You can follow the string of my “Geriatric Doctor-In-Law” stories by searching through the posts here. Basically my wife Robin’s mum Liz and dad Nigel became quite frail over the last several years, at roughly the same time, with all sorts of health, psychological, and general care problems. I was quite used to these as a doctor but I had almost no experience dealing with them as a family member. What a difference being on the other side of the fence. At times on both sides of the fence.
Well, since my last post about a trial of therapy for Liz, both Robin’s parents have died, with only a few months of time passing between the ends of their lives. First, Liz, and then Nigel. And I think it’s fair to say that they both died “well”. Symptoms were controlled, no unnecessary or futile investigation or treatment occurred, and their wishes were respected.
So did I learn anything from these Adventures that I didn’t already know?
1. Even as an experienced health professional with decades of caring for elderly people one has absolutely no conception of what it feels like to experience frailty, that stage of life to which there is no successor, with one’s own folks. I think of Gawande’s recent book Being Mortal, in which a brilliant and very successful physician admits that in caring for his dying father he had no idea what to do.
2. As a caregiver and “advocate” you will really have to insist on all sorts of things that run counter to prevailing ideas in “the system” and to traditional healthcare practice. Staying at home. Not going to the hospital when you get sick. Opting for comfort over rescue. And the strange thing of course is that I’ve been talking about all those things for a very long time (and so has “the system”) but I had no idea how difficult they can be to accomplish, especially if it puts you in conflict with family members and formerly trusted professional health advisors.
3. Caring for people at home as opposed to residential care (nursing home) is expensive. But it’s cheaper than continuing with futile-intervention care involving specialist referrals, guidelines-driven investigations, preventive treatment, and being in and out of hospital. Cheaper, and also better.
4. Dementia, with its progressive memory loss and personality and behaviour quirks really changes people. My demented father-in-law not only could’t walk or clean himself after going to to the toilet, he was a completely different man. Angry, at times withdrawn, and with no insight. Whereas before he was the soul of equanimity, the life of the party even when there was no party, and brilliantly intuitive. These differences are permanent, and they have a huge effect on relationships.
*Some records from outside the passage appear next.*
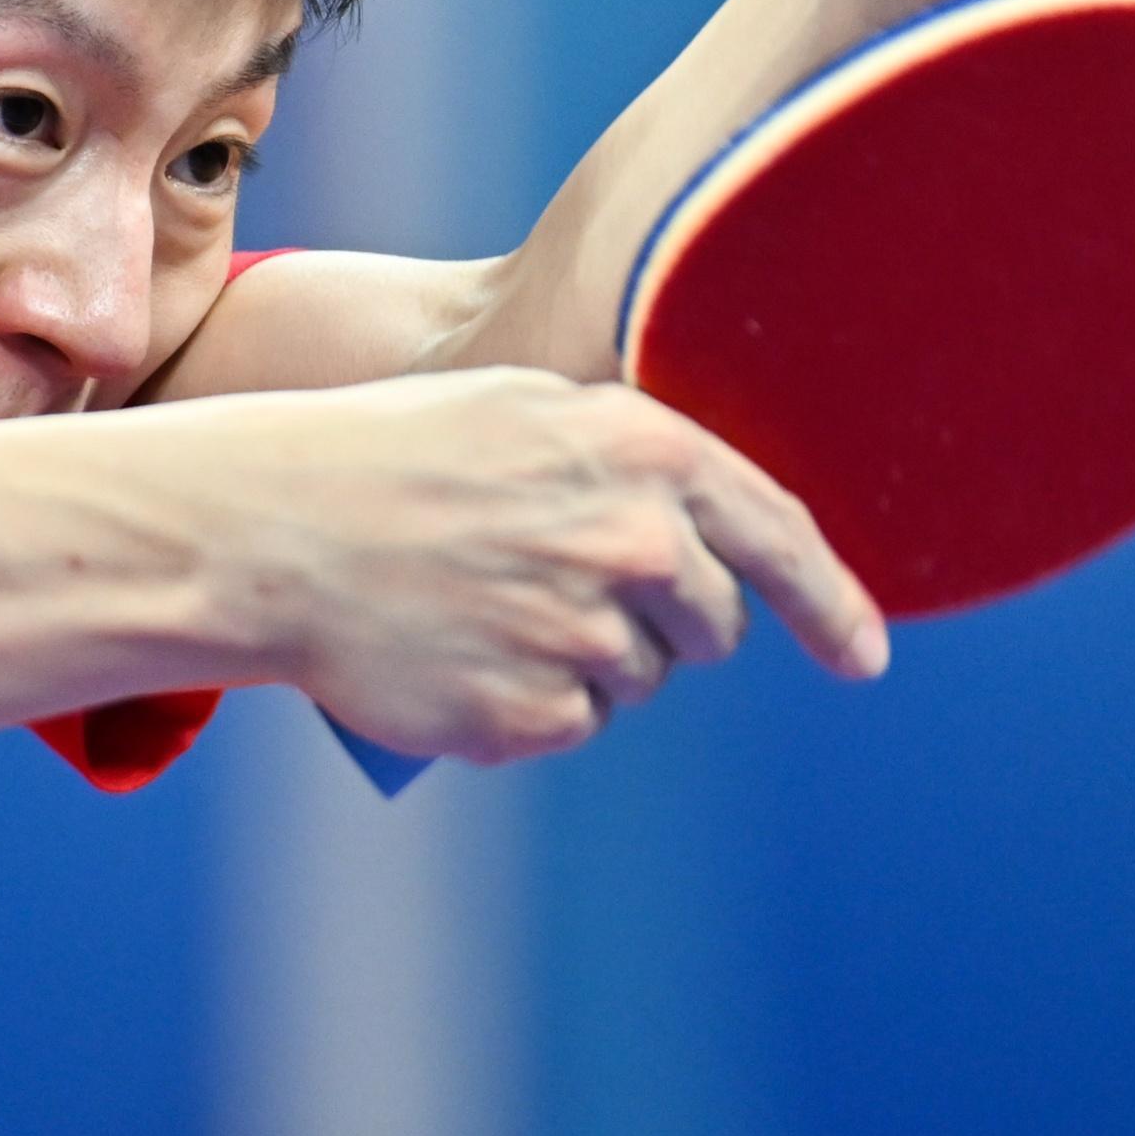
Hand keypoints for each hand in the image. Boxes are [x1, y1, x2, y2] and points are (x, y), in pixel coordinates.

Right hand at [204, 367, 885, 766]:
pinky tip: (463, 656)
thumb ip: (635, 458)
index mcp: (643, 451)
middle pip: (715, 623)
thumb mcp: (526, 410)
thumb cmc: (392, 456)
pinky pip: (573, 725)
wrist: (271, 532)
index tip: (864, 654)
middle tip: (569, 587)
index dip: (834, 603)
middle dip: (669, 619)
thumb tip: (717, 531)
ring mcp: (585, 635)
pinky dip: (532, 705)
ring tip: (487, 607)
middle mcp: (634, 544)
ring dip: (588, 660)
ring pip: (640, 678)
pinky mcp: (534, 716)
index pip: (782, 537)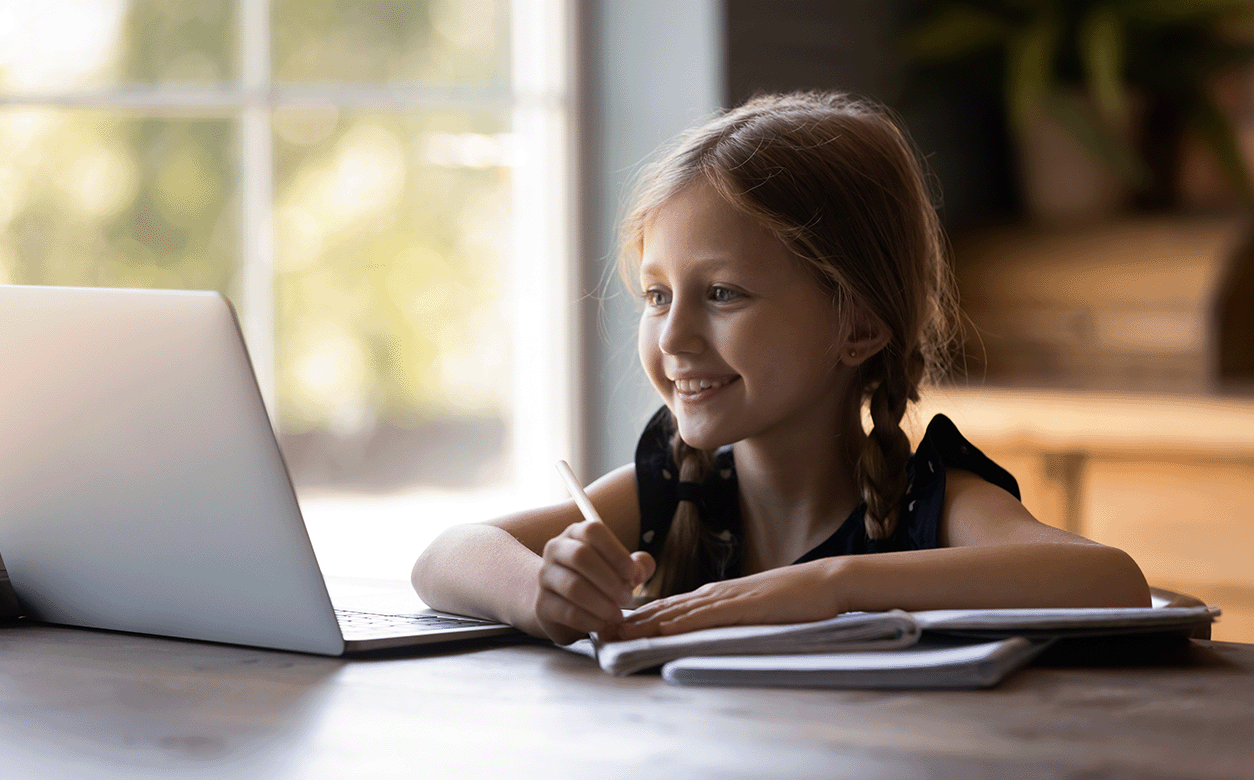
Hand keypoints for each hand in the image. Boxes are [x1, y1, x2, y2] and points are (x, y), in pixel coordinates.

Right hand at [534, 518, 654, 644]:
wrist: (560, 602)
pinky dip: (591, 620)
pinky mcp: (542, 605)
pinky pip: (568, 612)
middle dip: (610, 580)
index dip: (616, 552)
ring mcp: (545, 577)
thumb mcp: (618, 568)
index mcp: (576, 533)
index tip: (632, 574)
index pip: (593, 531)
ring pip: (574, 587)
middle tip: (626, 597)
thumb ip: (636, 565)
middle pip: (581, 556)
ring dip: (602, 604)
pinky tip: (602, 624)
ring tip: (616, 614)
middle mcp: (556, 549)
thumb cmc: (596, 580)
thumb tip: (638, 572)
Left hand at [602, 560, 845, 640]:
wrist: (823, 582)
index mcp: (714, 595)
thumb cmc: (791, 599)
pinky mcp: (744, 606)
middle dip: (630, 621)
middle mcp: (713, 593)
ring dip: (645, 624)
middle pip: (663, 608)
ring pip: (678, 611)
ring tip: (618, 633)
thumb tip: (702, 631)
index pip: (667, 607)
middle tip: (599, 631)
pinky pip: (707, 616)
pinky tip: (663, 630)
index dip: (637, 618)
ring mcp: (727, 598)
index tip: (611, 628)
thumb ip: (725, 617)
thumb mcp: (749, 608)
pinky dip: (682, 623)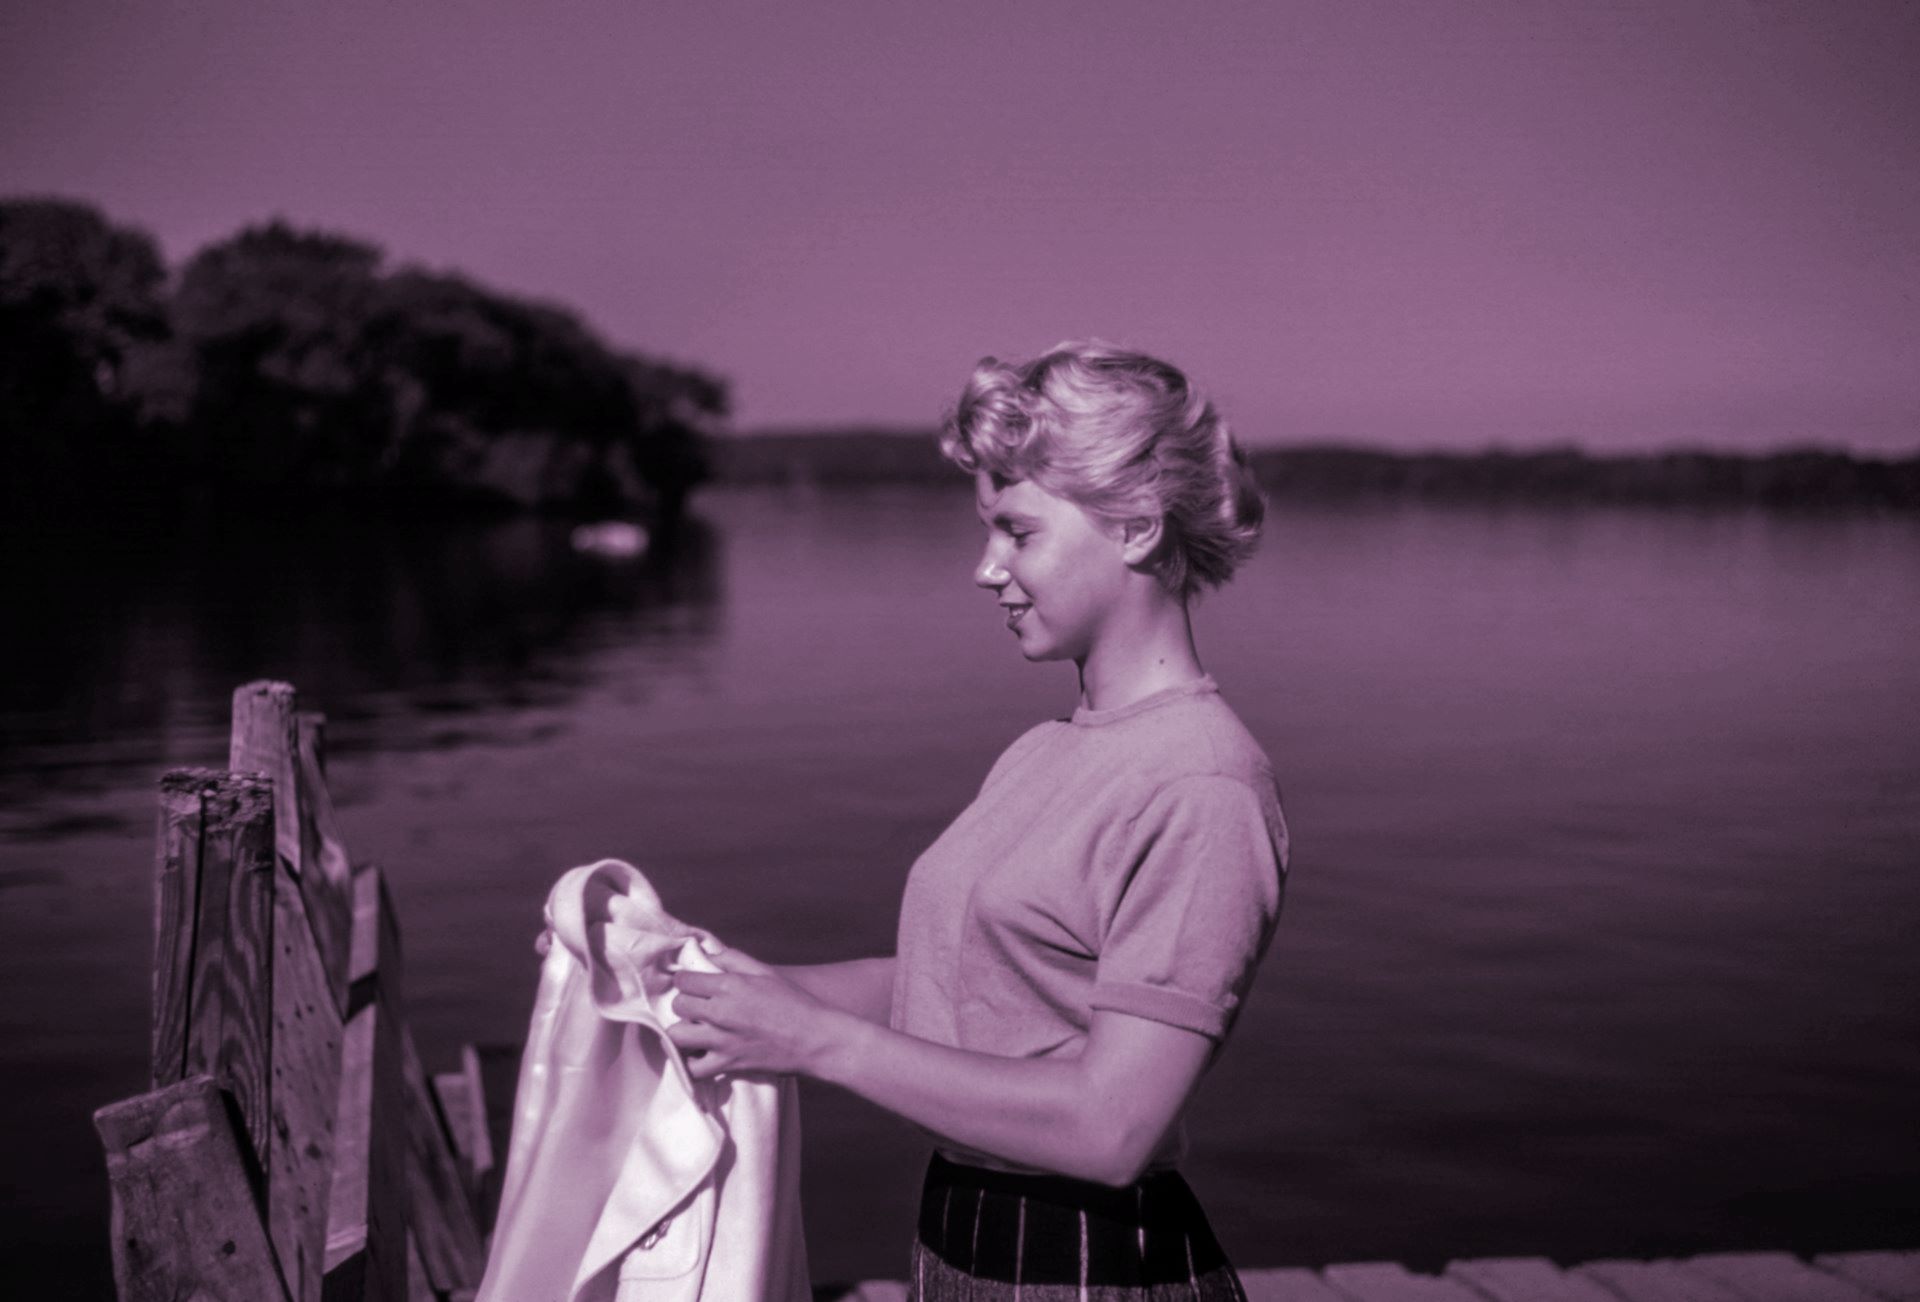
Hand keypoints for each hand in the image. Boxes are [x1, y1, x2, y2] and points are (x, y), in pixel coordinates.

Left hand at [664, 946, 845, 1080]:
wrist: (816, 1039)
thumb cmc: (795, 1002)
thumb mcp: (766, 972)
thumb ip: (733, 959)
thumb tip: (707, 956)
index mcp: (730, 985)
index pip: (684, 980)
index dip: (684, 981)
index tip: (691, 985)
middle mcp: (722, 1011)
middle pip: (678, 1006)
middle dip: (684, 1005)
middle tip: (696, 1008)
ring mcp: (723, 1040)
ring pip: (677, 1036)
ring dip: (681, 1033)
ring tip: (693, 1031)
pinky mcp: (728, 1064)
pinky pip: (694, 1069)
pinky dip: (691, 1065)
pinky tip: (699, 1057)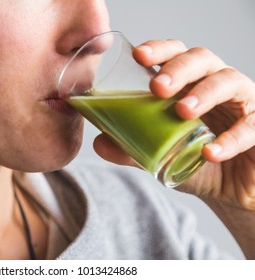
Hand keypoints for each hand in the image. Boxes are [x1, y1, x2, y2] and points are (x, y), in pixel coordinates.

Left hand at [93, 39, 254, 209]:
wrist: (225, 188)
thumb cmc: (191, 160)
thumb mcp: (158, 155)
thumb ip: (131, 148)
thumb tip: (99, 142)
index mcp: (187, 85)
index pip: (175, 55)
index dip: (159, 50)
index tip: (139, 55)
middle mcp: (213, 84)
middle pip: (201, 59)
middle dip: (178, 68)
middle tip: (158, 87)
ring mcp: (240, 101)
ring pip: (228, 80)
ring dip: (204, 93)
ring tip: (182, 111)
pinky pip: (251, 125)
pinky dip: (230, 138)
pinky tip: (210, 152)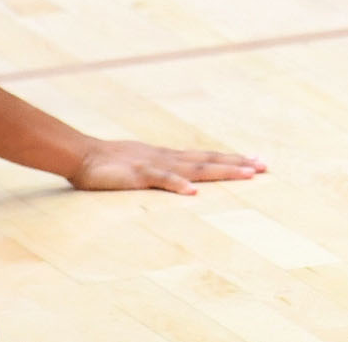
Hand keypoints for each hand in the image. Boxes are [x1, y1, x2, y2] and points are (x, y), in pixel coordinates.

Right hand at [66, 138, 267, 193]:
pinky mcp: (139, 175)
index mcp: (170, 157)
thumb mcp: (142, 167)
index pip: (207, 157)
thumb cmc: (111, 164)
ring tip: (246, 174)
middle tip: (264, 166)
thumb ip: (162, 172)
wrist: (83, 155)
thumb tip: (181, 181)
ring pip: (195, 168)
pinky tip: (194, 192)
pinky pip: (162, 180)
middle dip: (237, 163)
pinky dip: (179, 185)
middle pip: (209, 160)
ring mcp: (156, 164)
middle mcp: (169, 157)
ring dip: (222, 171)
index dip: (231, 159)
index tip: (256, 162)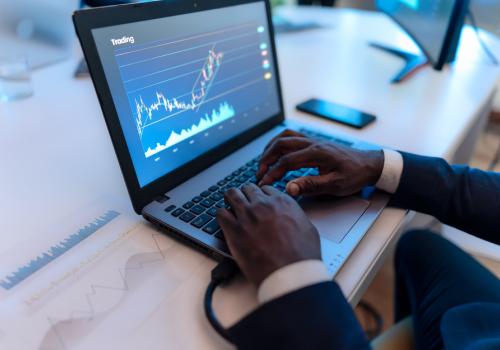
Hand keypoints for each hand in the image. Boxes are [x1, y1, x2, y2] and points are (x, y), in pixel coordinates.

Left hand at [217, 184, 320, 286]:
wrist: (290, 272)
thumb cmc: (301, 255)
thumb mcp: (307, 227)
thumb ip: (295, 216)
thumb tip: (289, 216)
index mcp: (282, 202)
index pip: (265, 189)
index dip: (260, 195)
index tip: (257, 201)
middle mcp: (263, 204)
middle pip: (247, 189)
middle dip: (245, 194)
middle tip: (243, 202)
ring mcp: (247, 215)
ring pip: (232, 194)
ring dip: (231, 199)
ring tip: (230, 205)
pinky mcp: (234, 230)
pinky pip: (220, 213)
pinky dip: (222, 215)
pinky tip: (225, 221)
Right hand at [256, 129, 383, 196]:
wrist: (370, 164)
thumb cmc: (355, 175)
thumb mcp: (335, 185)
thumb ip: (311, 186)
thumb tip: (290, 187)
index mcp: (317, 153)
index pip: (286, 161)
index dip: (272, 172)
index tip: (264, 183)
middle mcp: (313, 143)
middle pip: (281, 144)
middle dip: (266, 158)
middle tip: (259, 173)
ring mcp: (313, 140)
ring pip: (284, 137)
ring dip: (271, 148)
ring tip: (263, 162)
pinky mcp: (314, 142)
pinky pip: (292, 137)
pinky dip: (279, 143)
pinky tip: (276, 153)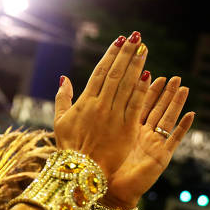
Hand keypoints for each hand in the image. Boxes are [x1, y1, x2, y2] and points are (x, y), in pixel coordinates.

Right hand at [54, 32, 149, 176]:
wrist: (82, 171)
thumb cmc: (69, 147)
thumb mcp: (60, 121)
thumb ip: (63, 98)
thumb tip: (64, 78)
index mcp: (85, 102)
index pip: (100, 72)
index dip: (111, 55)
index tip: (120, 41)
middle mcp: (100, 106)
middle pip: (116, 74)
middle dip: (126, 54)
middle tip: (136, 38)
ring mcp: (114, 116)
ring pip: (127, 86)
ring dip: (137, 66)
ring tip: (144, 49)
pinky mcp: (126, 129)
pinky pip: (136, 105)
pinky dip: (142, 89)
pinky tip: (149, 75)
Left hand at [104, 76, 194, 208]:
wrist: (108, 191)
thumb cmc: (100, 166)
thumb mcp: (94, 135)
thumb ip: (93, 116)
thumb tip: (87, 97)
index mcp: (126, 128)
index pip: (135, 103)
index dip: (142, 88)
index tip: (147, 71)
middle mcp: (142, 134)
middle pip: (155, 109)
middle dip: (163, 92)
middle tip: (171, 76)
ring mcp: (153, 145)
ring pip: (167, 119)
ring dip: (175, 104)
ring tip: (182, 88)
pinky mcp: (160, 157)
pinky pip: (174, 140)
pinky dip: (183, 127)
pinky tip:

5. It must be much more difficult than I ever imagined to be a caregiver or responsible one for an old person descending into frailty, when you aren’t a health professional, you’re unfamiliar with the system, you don’t have financial resources, you can’t avoid getting tied up in conflict with family members, and you have to sort out differing advice from doctors and everybody else. We were lucky. Nearly everybody facing caring for frailty is in a much less favoured circumstance.
I’m more convinced than ever that we’ve got to make the current popularity of “patient-centered” care more than just administrative-language window-dressing. It’s going to take a lot of determination to do that once the preoccupation of system decision-makers moves on to the next buzz idea. So far it’s mostly talk. I still see, every working day, too many people whose time is short and to whom nobody is listening.